**Task statement:**
Please copy each line below that contains the word "void".

[Source texts of formatted documents]
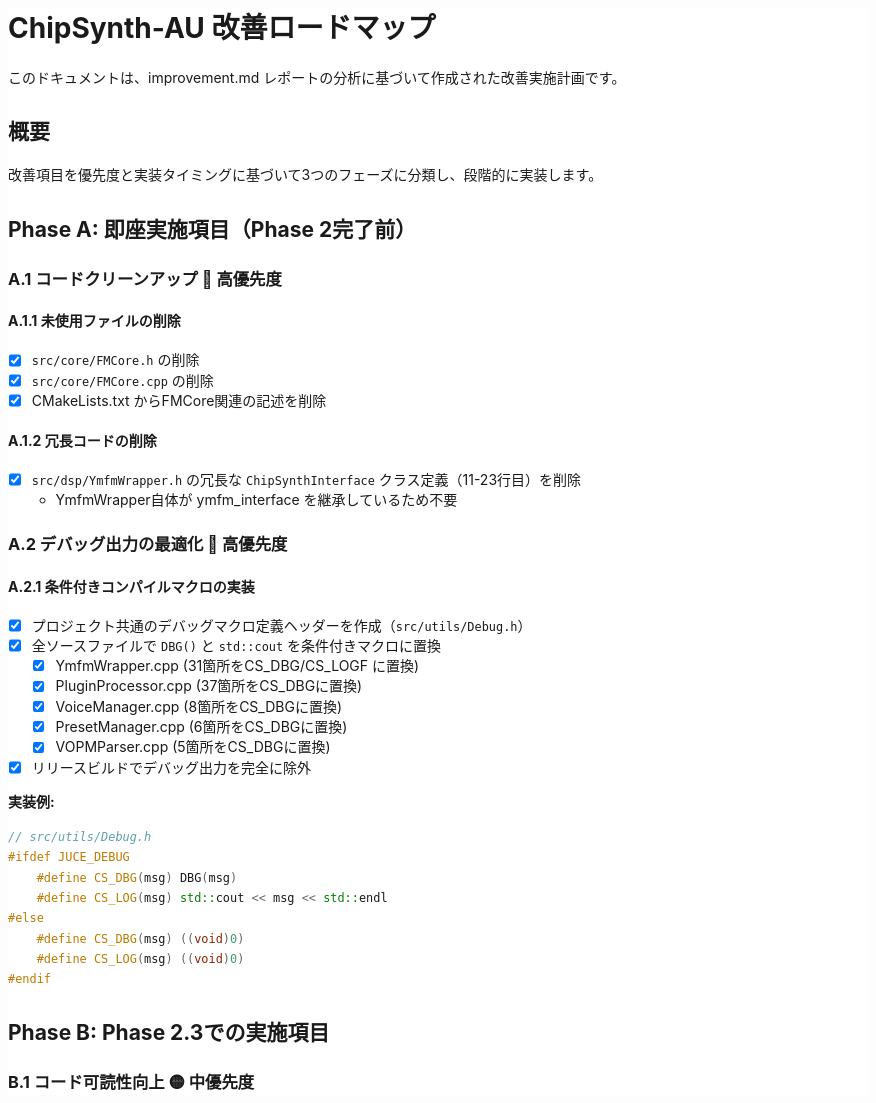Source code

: # ChipSynth-AU 改善ロードマップ

このドキュメントは、improvement.md レポートの分析に基づいて作成された改善実施計画です。

## 概要

改善項目を優先度と実装タイミングに基づいて3つのフェーズに分類し、段階的に実装します。

## Phase A: 即座実施項目（Phase 2完了前）

### A.1 コードクリーンアップ 🔴 **高優先度**

#### A.1.1 未使用ファイルの削除
- [x] `src/core/FMCore.h` の削除
- [x] `src/core/FMCore.cpp` の削除
- [x] CMakeLists.txt からFMCore関連の記述を削除

#### A.1.2 冗長コードの削除
- [x] `src/dsp/YmfmWrapper.h` の冗長な `ChipSynthInterface` クラス定義（11-23行目）を削除
  - YmfmWrapper自体が ymfm_interface を継承しているため不要

### A.2 デバッグ出力の最適化 🔴 **高優先度**

#### A.2.1 条件付きコンパイルマクロの実装
- [x] プロジェクト共通のデバッグマクロ定義ヘッダーを作成（`src/utils/Debug.h`）
- [x] 全ソースファイルで `DBG()` と `std::cout` を条件付きマクロに置換
  - [x] YmfmWrapper.cpp (31箇所をCS_DBG/CS_LOGF に置換)
  - [x] PluginProcessor.cpp (37箇所をCS_DBGに置換)
  - [x] VoiceManager.cpp (8箇所をCS_DBGに置換)
  - [x] PresetManager.cpp (6箇所をCS_DBGに置換)
  - [x] VOPMParser.cpp (5箇所をCS_DBGに置換)
- [x] リリースビルドでデバッグ出力を完全に除外

**実装例:**
```cpp
// src/utils/Debug.h
#ifdef JUCE_DEBUG
    #define CS_DBG(msg) DBG(msg)
    #define CS_LOG(msg) std::cout << msg << std::endl
#else
    #define CS_DBG(msg) ((void)0)
    #define CS_LOG(msg) ((void)0)
#endif
```

## Phase B: Phase 2.3での実施項目

### B.1 コード可読性向上 🟡 **中優先度**
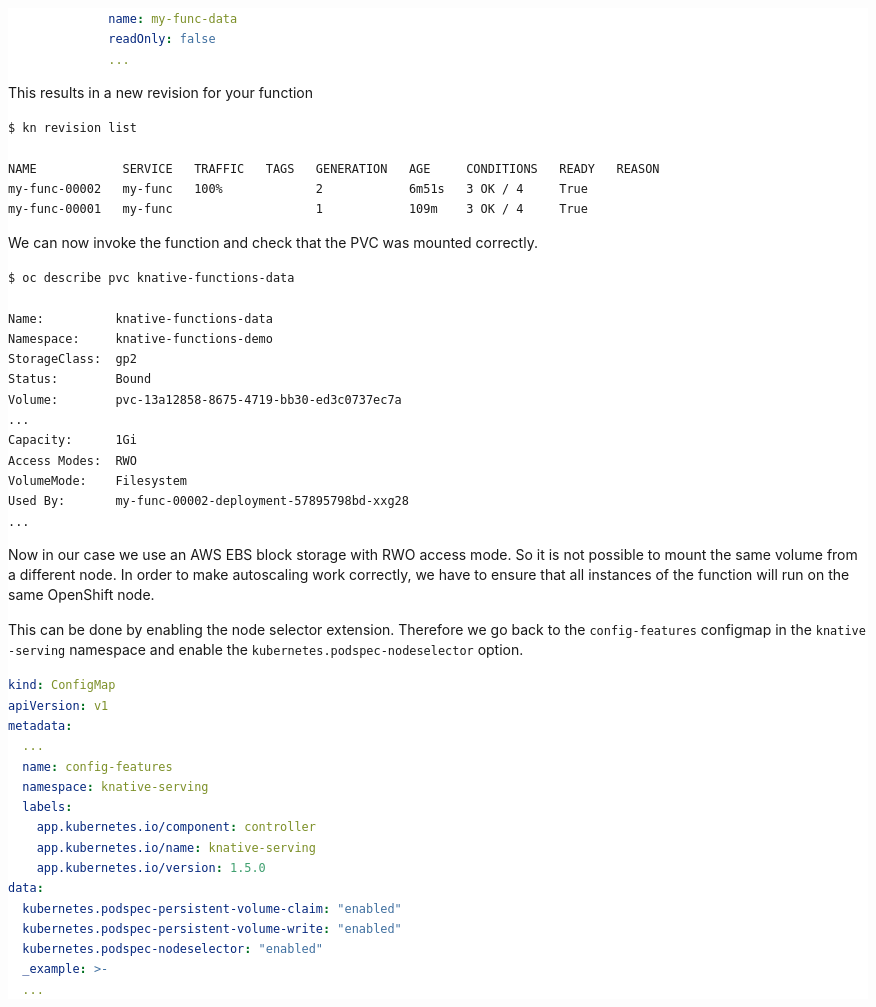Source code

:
 ```yaml
              name: my-func-data
              readOnly: false
              ...
```

This results in a new revision for your function

```sh
$ kn revision list

NAME            SERVICE   TRAFFIC   TAGS   GENERATION   AGE     CONDITIONS   READY   REASON
my-func-00002   my-func   100%             2            6m51s   3 OK / 4     True
my-func-00001   my-func                    1            109m    3 OK / 4     True
```

We can now invoke the function and check that the PVC was mounted correctly.

```sh
$ oc describe pvc knative-functions-data

Name:          knative-functions-data
Namespace:     knative-functions-demo
StorageClass:  gp2
Status:        Bound
Volume:        pvc-13a12858-8675-4719-bb30-ed3c0737ec7a
...
Capacity:      1Gi
Access Modes:  RWO
VolumeMode:    Filesystem
Used By:       my-func-00002-deployment-57895798bd-xxg28
...
```

Now in our case we use an AWS EBS block storage with RWO access mode. So it is not possible to mount the same volume from a different node. In order to make autoscaling work correctly, we have to ensure that all  instances of the function will run on the same OpenShift node.

This can be done by enabling the node selector extension. Therefore we go back to the `config-features` configmap in the `knative-serving` namespace and enable the `kubernetes.podspec-nodeselector` option.

```yaml
kind: ConfigMap
apiVersion: v1
metadata:
  ...  
  name: config-features
  namespace: knative-serving
  labels:
    app.kubernetes.io/component: controller
    app.kubernetes.io/name: knative-serving
    app.kubernetes.io/version: 1.5.0
data:
  kubernetes.podspec-persistent-volume-claim: "enabled"
  kubernetes.podspec-persistent-volume-write: "enabled"
  kubernetes.podspec-nodeselector: "enabled"
  _example: >-
  ...
```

**Task answer:**
    #define CS_DBG(msg) ((void)0)
    #define CS_LOG(msg) ((void)0)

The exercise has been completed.